How To Be a Real Writer

roadhouse1
Pretty sure this is the only blog where you’ll find writing tips via ROADHOUSE references

If you really want to piss me off, you can say the following phrase.  “Oh, I’m a real writer.”  At the very least, I’ll text everyone I know about what a goon you are, or I might sub-tweet you.  Maybe I’ll laugh in your face, or maybe I’ll go completely Patrick Swayze and rip your throat out, leaving your corpse on the floor of the coffee shop as a warning to others.
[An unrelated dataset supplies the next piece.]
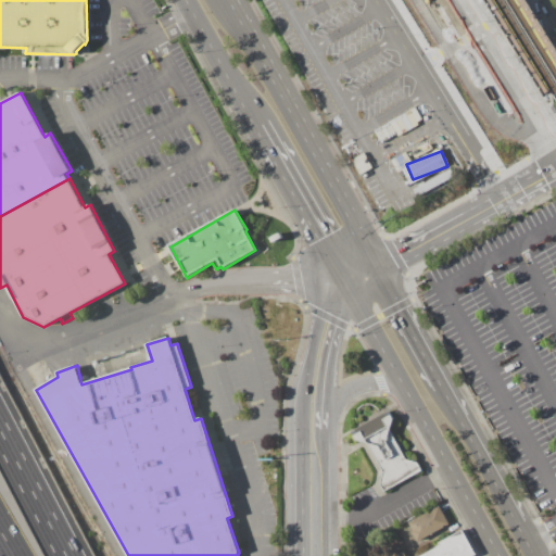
[(23,358),(29,354),(46,382),(38,386),(23,358)]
“Real” writers.  I heard that phrase a LOT in grad school.  I went to a grad program with a commercial fiction as well as a literary fiction program, and there was occasional contention between the two.  “Oh, I would never write for the pulps” (Yes, she actually said “pulps.” What is this, 1932?  Dial down the gaudy patter, ya loopy dame.)  “Oh, I write real fiction, but maybe I’ll write a sci-fi novel sometime!” (like it’s so easy, anyone can just slum it).  And it’s not just lit fic people.  I heard the “real writer” bullshit from people in my own workshops, who thought they were better that everyone else there because of some arbitrary metric, a goal post only they could kick the ball through.

And I still hear it out in the regular world, this intense disagreement about what makes a writer “real.”  Are you a real writer because you’ve published something? Because you’re unpublished, so you haven’t “sold out?” Because you hate 50 Shades of Grey?  Because you use a Macbook, a Moleskein, handmade papyrus paper?  Is it about writing every day, like clockwork?  Are you a real writer because you sit in front of a typewriter with an empty page, chain smoking Lucky Strikes and drinking bourbon, pining for the muse over the tinny sound of your Captain Beefheart records?  Is it about lighting candles and waiting for inspiration to gently guide your hand?
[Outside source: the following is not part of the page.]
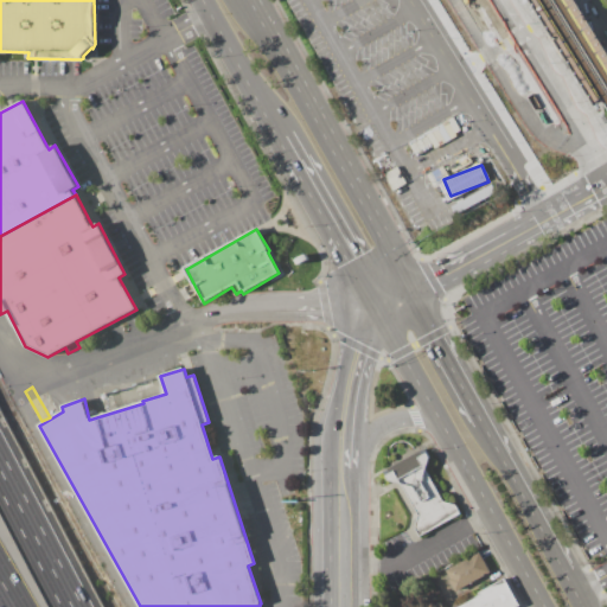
[(461,513),(420,537),(415,528),(419,515),(402,485),(387,481),(384,477),(393,473),(390,468),(420,451),(421,452),(426,448),(430,457),(426,470),(443,500),(455,504),(461,513)]
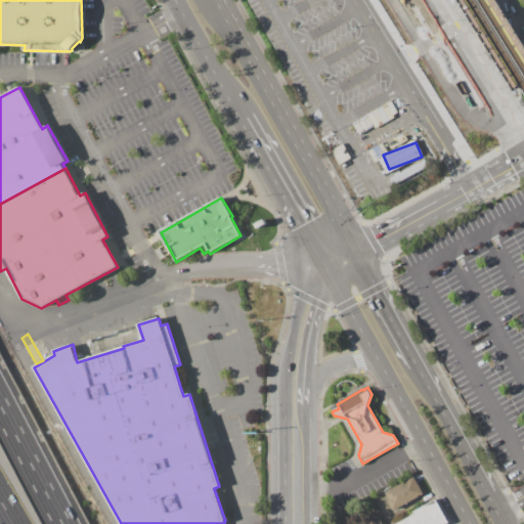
[(386,492),(413,477),(423,494),(395,510),(386,492)]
But I think I figured out what it means to be a real writer.  Do you write?  Awesome, you’re a real writer.  It’s that easy.  You don’t need to have a best-seller or a fancy notebook or an MFA.  The minute you start writing, you’re a writer.  It’s not about the scene or the agent or the tote bag with the block print lettering.  It’s about the simple action of putting pen/mouse cursor/typewriter ribbon to paper/screen.  When you write something, you’re a writer, plain and simple.
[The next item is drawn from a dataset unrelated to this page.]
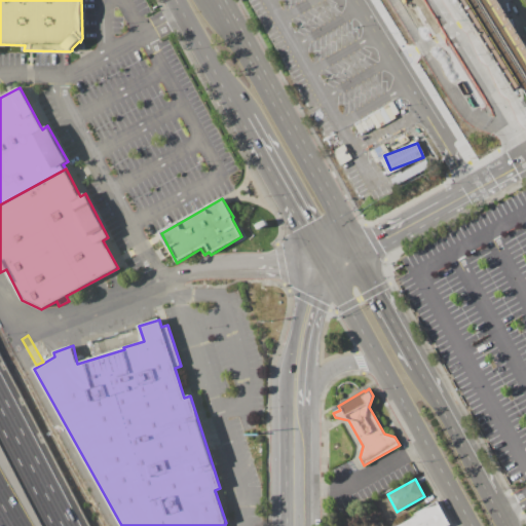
[(450,525),(448,525),(397,525),(416,516),(415,514),(438,501),(450,525)]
So next time you feel the temptation to differentiate yourself when someone tells you that they’re a writer too, instead, try this.  Ask the other person to tell you about their story.  Then tell them about yours, without the labels and the bravado.  The world is tough enough on writers as it is.  Let’s not turn on our own.

2 responses to “How To Be a Real Writer”

  1. I love this. Writers spend too much time trying to pull each other down. Arguably, time that could be better spent WRITING!